─── PASSAGE PROVIDED
The Capitol was hardly ensconced in a spirit of peace and love, but – for one brief, shining moment – there was real anticipation of at least a little give-and-take, the likes of which have not been seen here in more than a generation. Then Trump offered his “shithole countries” soliloquy, and Kumbaya morphed into a war chant.

The Donald’s boasts about his stellar negotiating skills have all the credibility of his claim to the be the world’s least racist person. There isn’t a rule of effective negotiating that he doesn’t regularly violate, including the one about not going back on your word. Days after telling a bipartisan Senate delegation that he would accept whatever immigration plan they came up with, and two hours after signaling his agreement with their proposal, Trump did a complete reversal and embraced the entire draconian screed of the anti-immigration hawks.

Although the rug had been pulled out from under them, Democrats stayed the tactical course of making immigration the quid-pro-quo for producing the needed votes to avoid a shutdown. The narrative quickly changed. It was no longer about Democrats helping Republicans pass a budget bill in exchange for protecting the Dreamers. It had become, through optics pushed by right wing messaging, a matter of Democrats forcing a shutdown to protect illegal immigrants. Besides, the leverage had no juice. The Trumpian gang got where they are by promising to drain the swamp. They abhor government. It’s the Democrats who believe in government and what it can do to make people’s lives better. Although the Dreamers have had strong public support, most polls showed substantial public anxiety over a prolonged government shutdown on their behalf.

That left Democrats in a weakened strategic position. Closing the government was hardly an effective club to use on a party that dislikes government. Yes, the talking point here was that Republicans would suffer from a shutdown since they control Congress and the White House. But the reality was that government closed because Democrats insisted to impasse on an immigration deal in exchange for the spending measure. That had the potential, particularly for the long haul, of weakening public support for the Dreamers.

I get the angst and disappointment of my friends on the left, and particularly on the part of those young people who grew up as Americans and see the clock ticking on possible deportation to countries they view as foreign. The pre-shutdown rhetoric of Democratic leaders about there being no spending bill without taking care of the Dreamers was powerful, passionate and hopeful. But, despite the message of many self-help books, a determination to win doesn’t guaranty victory. A prolonged government shutdown was simply not the instrument to induce surrender by a majority party that cares nothing about the fate of young immigrants, government workers or the people they serve. It would be like kidnapping Hillary Clinton and asking Donald Trump to pay the ransom.

By agreeing to fund government for another three weeks, Senate Majority Leader Chuck Schumer not only bought time, he also brought the narrative back where it belonged, namely on how to keep the Dreamers from being deported. No longer is Trump’s campaign machine cranking out ads about Democrats shutting down government in order to help “illegal aliens.” Instead, late this week, the president put the White House on record for the first time in support of a bill that would not only give work permits to about 1.8 million young immigrants but would also grant them a path to citizenship.
──────
─── GIVEN INFORMATION
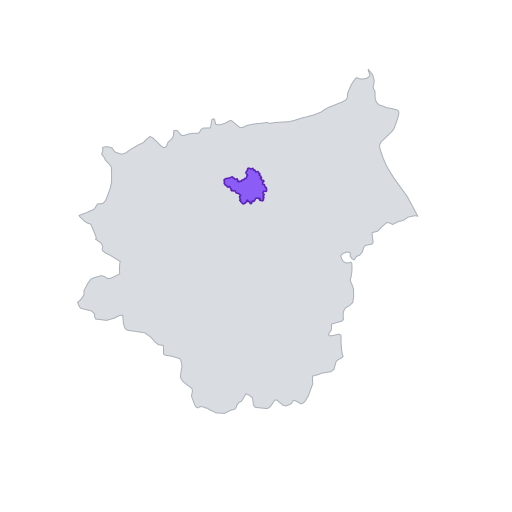 Salihorsk, Minsk, Belarus (highlighted), rotated 160°
{"feature_id": "67162791B12460087089540", "entity_name": "Salihorsk", "entity_type": "district", "adm_level": 2, "iso_a3": "BLR", "parent_name": "Belarus", "parent_adm1": "Minsk", "projection": "albers", "projection_center": [27.47, 52.67], "detail": "fine", "context": "in_parent", "style": "filled", "palette": "violet", "viewbox_px": 512, "rotation_deg": 160, "n_neighbors": 0, "source": "geoboundaries", "source_scale": "gbopen_adm2", "svg_char_len": 8877}
<svg xmlns="http://www.w3.org/2000/svg" viewBox="0 0 512 512"><g transform="rotate(160 256 256)"><path d="M408.4,354.7L400.9,354.7L392.0,355.3L387.2,359.1L381.7,357.7L377.9,359.9L369.5,369.9L366.3,375.2L363.3,383.4L361.5,389.3L362.8,393.4L364.6,397.2L365.2,401.3L366.2,404.5L364.1,407.0L362.9,410.5L359.1,410.0L354.3,406.9L353.2,402.3L349.5,399.1L347.1,397.5L343.2,397.4L337.1,399.1L329.1,400.6L323.0,401.1L319.7,402.8L314.9,404.6L312.9,402.7L310.1,397.4L307.7,392.1L306.1,389.8L304.8,389.2L303.1,389.4L301.3,391.1L299.9,392.9L294.9,395.0L292.7,396.9L290.3,401.9L288.7,401.6L287.0,400.5L284.9,395.0L282.3,393.8L278.0,393.8L272.7,392.7L268.4,391.1L266.8,391.5L264.3,393.8L261.6,394.2L255.5,392.1L254.3,393.1L250.9,399.2L249.2,399.5L248.3,398.7L248.8,393.4L245.3,391.6L239.4,391.3L235.2,392.1L233.2,391.9L232.2,390.8L227.1,382.0L224.5,381.4L219.7,381.8L212.6,380.7L204.4,378.6L200.0,377.8L197.7,375.8L192.7,375.0L179.3,371.0L173.8,370.3L165.7,370.0L153.4,368.8L145.5,369.0L141.8,370.1L137.6,370.8L122.9,371.2L117.6,372.0L116.0,373.8L114.1,377.8L107.8,384.5L101.6,388.9L100.6,389.2L97.2,386.6L94.4,385.6L91.1,385.2L88.6,385.8L87.1,386.9L87.0,392.4L86.6,392.8L84.4,386.2L84.9,380.4L86.5,377.2L88.4,374.3L87.9,369.8L90.0,363.9L90.3,359.6L89.6,357.7L88.3,355.5L84.7,352.9L83.1,351.0L78.1,348.2L73.2,344.8L72.5,342.9L72.8,341.6L73.8,339.7L78.0,334.1L82.5,328.8L85.3,326.7L99.8,320.2L102.1,317.8L102.9,313.6L103.1,305.0L102.6,297.2L101.8,291.7L99.6,281.4L93.5,260.1L90.4,238.2L93.1,239.6L99.6,240.5L104.9,239.2L107.6,239.2L110.0,239.7L116.9,238.9L118.6,240.9L121.5,242.7L127.7,240.5L133.1,237.7L138.7,238.2L139.5,236.7L141.1,229.1L142.8,227.5L149.4,228.5L151.9,227.2L154.6,223.5L158.5,221.2L161.8,221.3L165.2,218.8L166.8,220.6L167.6,223.8L166.4,226.3L166.8,227.3L169.1,228.6L173.2,228.7L175.8,227.7L176.4,226.3L176.4,223.6L175.9,221.2L174.2,219.0L171.1,217.8L168.9,217.7L168.5,216.4L169.3,213.5L171.4,208.2L174.0,203.5L175.5,201.7L175.8,200.0L175.6,197.1L175.6,191.9L178.0,184.6L181.0,179.2L184.9,177.5L189.6,176.6L192.7,174.1L194.2,171.1L195.6,166.4L197.1,165.4L208.4,166.2L210.1,161.5L211.1,160.2L213.3,158.8L214.8,157.2L214.3,155.9L211.4,155.0L204.7,154.2L203.3,152.6L203.8,150.7L205.6,145.9L207.4,139.6L208.4,134.8L208.5,131.9L209.5,131.2L214.9,130.3L216.8,129.4L221.5,122.8L225.1,121.7L234.3,123.4L238.6,123.3L243.9,123.8L244.4,123.1L246.3,116.6L255.3,106.0L260.1,102.4L263.2,101.5L264.3,101.7L269.2,107.2L270.3,107.4L273.5,105.1L279.1,104.8L281.8,106.7L285.6,113.4L287.5,114.2L292.9,110.3L295.9,108.9L297.9,108.9L308.3,113.9L309.1,115.6L309.2,117.6L307.8,123.8L310.0,127.5L312.6,130.0L317.8,125.6L319.7,124.4L321.9,124.3L324.7,122.6L326.7,120.2L328.6,119.3L332.5,119.7L339.3,118.9L347.4,122.3L348.2,123.4L352.4,127.6L353.8,129.7L355.2,130.3L357.4,132.4L360.3,133.6L362.3,133.1L363.3,133.7L364.3,135.4L364.5,138.2L364.6,146.4L361.9,150.8L361.6,152.3L361.8,154.1L364.3,157.5L367.5,162.8L368.3,166.0L368.4,168.3L364.7,175.5L363.4,177.2L362.7,180.7L362.3,184.3L362.7,185.7L369.8,190.9L375.0,193.7L376.2,195.1L376.3,196.0L374.0,202.1L373.8,203.8L378.0,206.0L380.4,209.8L382.8,216.1L387.0,222.0L402.0,230.1L403.4,231.6L403.9,233.5L403.7,237.7L401.5,245.8L404.1,246.8L410.5,246.1L418.4,246.6L428.2,251.6L428.4,254.1L427.6,256.5L428.4,258.8L429.6,260.8L438.2,266.5L439.2,268.3L439.5,271.4L439.5,273.6L437.2,274.2L434.8,275.5L430.8,278.5L429.4,282.4L423.1,288.1L419.1,290.7L415.8,291.0L407.8,290.4L404.9,288.0L403.6,285.7L400.6,284.8L396.5,285.0L391.0,285.7L389.9,286.5L389.2,289.4L387.1,294.5L385.5,297.4L393.1,306.9L396.9,310.8L398.2,313.2L398.3,315.0L396.7,317.2L397.2,321.3L401.0,326.7L399.8,327.6L399.9,334.4L400.3,341.7L401.4,343.4L403.3,344.7L405.1,347.2L408.1,353.1L408.4,354.7Z" fill="#d9dde1" stroke="#a8b0b8" stroke-width="1"/><path d="M260.7,333.3L260.4,333.0L260.2,332.9L260.0,332.6L259.8,332.4L259.7,332.2L259.5,331.8L259.5,331.5L259.5,331.2L259.4,331.0L259.2,330.7L258.8,330.2L258.4,330.2L258.0,330.3L257.7,330.3L257.4,330.4L257.0,330.3L256.9,330.0L256.8,329.7L256.9,329.3L256.9,328.9L256.8,328.4L256.6,328.0L256.6,327.6L256.4,327.2L256.6,326.8L256.8,326.8L256.9,326.5L256.8,326.3L256.8,326.2L256.8,325.9L256.7,325.7L256.3,325.5L256.1,325.6L256.0,325.8L255.8,325.7L255.6,325.5L255.5,325.3L255.4,325.2L255.2,324.9L254.7,324.8L254.4,324.9L254.2,324.9L253.8,324.8L253.6,324.5L253.4,324.2L253.3,323.7L253.3,323.3L253.3,323.0L253.1,322.4L252.9,322.0L252.7,321.7L252.1,321.2L251.6,321.0L251.3,321.0L251.0,320.9L250.8,320.7L250.7,320.4L250.7,320.1L250.6,319.8L250.3,319.4L250.2,319.2L250.0,318.9L249.8,318.6L249.6,318.4L249.6,318.2L249.8,317.9L250.3,317.8L250.6,317.8L251.1,317.6L251.2,317.4L251.3,317.0L251.3,316.6L251.3,316.2L251.4,315.6L251.4,315.4L251.2,315.0L251.2,314.8L251.2,314.6L251.3,314.4L251.5,314.3L251.8,314.3L252.1,314.2L252.3,313.8L252.1,313.6L251.8,313.3L251.7,312.9L251.7,312.7L251.8,312.4L251.8,312.2L251.6,311.9L251.4,311.6L251.2,311.3L251.0,310.8L250.9,310.4L250.7,309.9L250.4,309.5L250.2,309.3L250.1,309.2L249.6,309.1L249.1,309.2L248.7,309.4L248.3,309.5L248.2,309.4L247.9,309.3L247.4,309.5L247.2,309.8L246.8,310.1L246.4,310.5L246.0,310.8L245.7,311.2L245.5,311.3L245.2,311.5L244.9,311.3L244.7,311.2L244.6,310.9L244.7,310.7L244.9,310.5L245.1,310.4L245.2,310.1L245.0,309.8L244.8,309.8L244.5,309.7L244.2,309.7L243.9,309.5L243.6,309.3L243.4,309.2L243.2,308.8L243.3,308.6L243.4,308.3L243.6,308.1L243.6,307.9L243.6,307.6L243.4,307.4L243.3,307.2L243.2,307.0L242.9,306.9L242.7,306.9L242.5,307.1L242.2,307.2L241.9,307.2L241.7,307.5L241.6,307.8L241.6,308.1L241.6,308.3L241.4,308.5L241.2,308.6L240.9,308.6L240.5,308.7L240.3,308.7L240.1,308.8L239.9,308.6L239.8,308.2L239.6,308.1L239.2,308.1L238.9,308.2L238.6,308.3L238.3,308.6L238.1,308.8L237.8,309.2L237.2,309.6L237.0,309.8L236.7,310.1L236.5,310.3L236.1,310.3L235.9,310.2L235.6,310.1L235.1,310.0L234.9,309.9L234.6,309.9L234.4,309.9L234.2,309.9L234.1,309.7L234.0,309.4L233.9,309.1L233.7,308.8L233.4,308.7L233.1,308.7L233.0,308.8L232.8,308.8L232.6,308.8L232.5,308.6L232.5,308.4L232.7,308.1L233.0,307.9L233.2,307.6L233.4,307.5L233.4,307.2L233.1,306.9L232.8,306.6L232.5,306.4L232.1,306.2L231.8,306.1L231.5,305.9L231.2,305.8L230.9,305.6L230.5,305.7L230.3,305.9L230.0,306.0L229.8,306.1L229.6,306.4L229.6,306.5L229.7,306.9L229.8,307.1L229.8,307.5L229.6,307.7L229.3,307.9L229.0,307.9L228.6,308.0L228.4,308.4L228.4,308.6L228.7,309.1L228.9,309.4L229.0,309.7L228.9,310.0L228.4,310.1L228.2,310.2L227.7,310.5L227.2,311.0L227.3,311.3L227.5,311.6L227.8,311.8L228.0,312.1L228.1,312.4L228.0,312.7L227.8,313.1L227.5,313.3L227.3,313.6L227.1,314.0L226.8,314.2L226.5,314.3L226.4,314.2L226.2,314.0L226.1,313.8L225.9,313.7L225.6,313.6L225.3,313.6L225.0,313.5L224.9,313.5L224.6,313.3L224.3,313.3L224.1,313.4L223.8,313.6L223.6,313.8L223.5,314.0L223.4,314.6L223.3,315.1L223.2,315.4L223.0,316.0L223.0,316.4L223.0,316.6L223.4,316.7L223.3,317.1L223.4,317.6L223.6,317.7L223.9,318.0L224.0,318.4L224.0,318.9L223.8,319.3L223.7,319.8L223.7,320.2L224.1,320.6L224.5,320.8L224.9,320.9L225.1,321.4L225.0,322.0L224.7,322.6L224.4,322.9L223.7,323.1L223.4,323.2L223.1,323.4L223.1,323.5L223.0,324.1L223.1,324.5L223.5,324.6L223.9,324.5L224.1,324.5L224.4,324.7L224.6,325.2L224.6,325.6L224.6,325.9L224.8,326.3L225.1,326.7L225.3,327.0L225.3,327.3L225.1,327.4L224.6,327.6L224.2,327.5L223.9,328.0L224.1,328.4L224.3,328.7L224.3,329.0L224.2,329.4L224.4,329.7L224.7,330.0L225.0,330.2L225.1,330.6L225.1,330.9L225.2,331.3L225.0,331.5L224.6,331.7L224.2,331.8L224.2,332.0L224.3,332.3L224.6,332.4L224.7,332.6L224.9,332.9L225.0,333.5L225.1,334.1L225.1,334.4L225.3,334.7L225.8,334.9L226.0,335.0L226.4,335.0L226.7,335.0L227.3,335.0L227.5,335.0L227.6,335.4L227.6,335.8L227.6,336.2L227.7,336.6L227.7,336.8L227.7,337.2L228.0,337.4L228.4,337.4L228.8,337.4L228.9,337.7L228.8,338.4L229.0,338.9L229.0,339.4L229.5,339.6L230.5,339.4L230.9,339.4L231.2,339.5L231.4,339.9L231.8,340.2L231.9,340.5L232.1,340.7L232.7,340.9L233.3,341.2L234.0,340.9L234.2,340.4L234.5,339.9L234.8,339.5L235.1,339.2L235.6,339.0L236.4,338.5L236.8,338.1L237.0,337.5L237.1,337.0L236.8,336.3L236.5,335.7L236.4,335.2L236.3,334.6L236.5,334.4L237.1,334.4L237.5,334.1L237.7,333.6L237.9,333.2L238.3,332.8L238.6,332.5L239.0,332.3L239.5,332.5L240.2,332.8L240.5,332.6L240.9,332.1L241.2,331.8L241.6,331.8L242.2,332.1L242.6,332.2L242.9,332.2L243.6,331.9L243.8,331.6L244.0,331.3L244.3,331.2L244.6,331.2L245.0,331.6L245.3,331.9L245.8,331.8L245.9,331.7L246.3,331.5L247.0,331.6L247.5,332.0L247.5,332.3L247.7,332.5L247.2,332.9L247.0,333.3L247.3,333.6L247.4,334.3L247.3,334.9L247.6,335.1L248.2,335.1L248.6,335.0L249.4,335.3L249.7,335.5L249.8,336.3L250.0,336.7L250.4,336.9L250.8,337.3L250.8,337.7L250.8,338.1L250.9,338.3L251.6,338.6L252.6,338.5L253.9,338.5L254.9,338.5L255.5,338.6L256.4,338.7L257.3,339.0L258.2,339.1L259.1,338.8L259.7,338.6L260.1,338.3L260.3,337.6L260.2,337.1L260.2,336.7L260.5,336.0L260.9,335.6L261.0,335.2L261.0,334.6L260.7,334.2L260.6,333.6L260.7,333.3Z" fill="#8b5cf6" stroke="#5b21b6" stroke-width="1.5"/></g></svg>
──────
▶ GOAL:
Answer these questions from the passage on the government shutdown and the Dreamers.
(a) How long after signaling agreement with the bipartisan Senate proposal did Trump reverse himself?
(b) What does the passage say the Trumpian gang promised in order to get where they are?
(c) For how long did Chuck Schumer agree to fund the government?

▶ ANSWER TO THE TASK:
(a) Two hours.
(b) To drain the swamp.
(c) Another three weeks.